"The Unconsoled" by Kazuo Ishiguro
Novel
Stephen
8/12/20252 min read
This novel, which was published thirty years ago this spring, has a Kafkaesque quality about it, although the stakes are nothing like so high. It concerns a concert pianist called Ryder, who arrives in an unnamed eastern European city to perform a recital. He is there for three days, during which time he gets caught up in the lives of a range of different characters, in most cases unwillingly and out of politeness. That is the premise, but the manner in which the story is told is mighty strange and dreamlike. The narrative has a seriously surreal character in respect of the way it deals with passing time and the unexplained presence in this city of various people from England who Ryder knew in the past. There is also a bizarre juxtaposition of a parallel story concerning Ryder's son and former girlfriend who live in the city and apparently did so with him at some point in the past. He is thus both a visitor to the city who is unfamiliar with its geography, and at the same time a former resident. The narrative switches back and forth between these two back stories continually. It is confusing and it jars, but somehow it works. The novel is over five hundred pages long and could not be more different from his much-loved previous novel 'The Remains of the Day' which had been published in 1989, went on to win the Booker Prize and subsequently to be turned into a film which garnered eight Oscar nominations.

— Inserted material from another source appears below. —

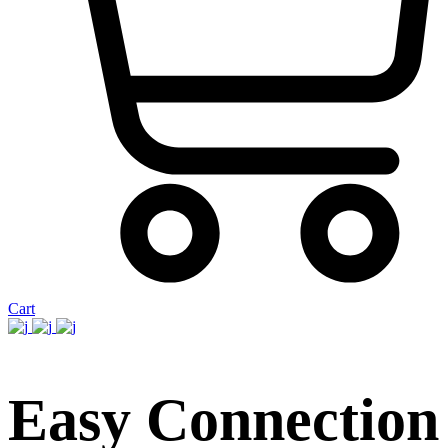
Cart
Easy Connection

Critics were very divided about the quality of 'The Unconsoled' when it was first published. Some loved it, while others really did not. I was also very much in two minds when I started reading it, but Ishiguro completely won me round by the end. On about page 230 I began to see the connection to atonal music, fictional examples of which are played by Ryder and other characters as the story proceeds. The book is in four parts that kind of mirror the four movements of an orchestral symphony and there are recurring themes and motifs that are reminiscent of an ambitious, modern orchestral composition. Is this book thus intended to be a critique of or a celebration of modernism across different art forms? Is he looking, in part, to fulfil some of the strictures set out in The Surrealist Manifesto, blending real life with the lives we experience in our sleep when dreaming? It is all very clever under the surface. The novel is also very funny in parts with a host of rather self-centred characters who suffer from inadequate consolation in various ways. As a reader, you just have to go with the weirdness and enjoy the ride. It is highly original, a major literary accomplishment by any standards and presumably made a contribution to Ishiguro winning the Nobel in 2017. It is not a crowd-pleaser in the manner of 'The Remains of the Day', 'Never Let Me Go' and 'Klara and the Sun', but I enjoyed reading it a lot once I got into it and would certainly recommend it.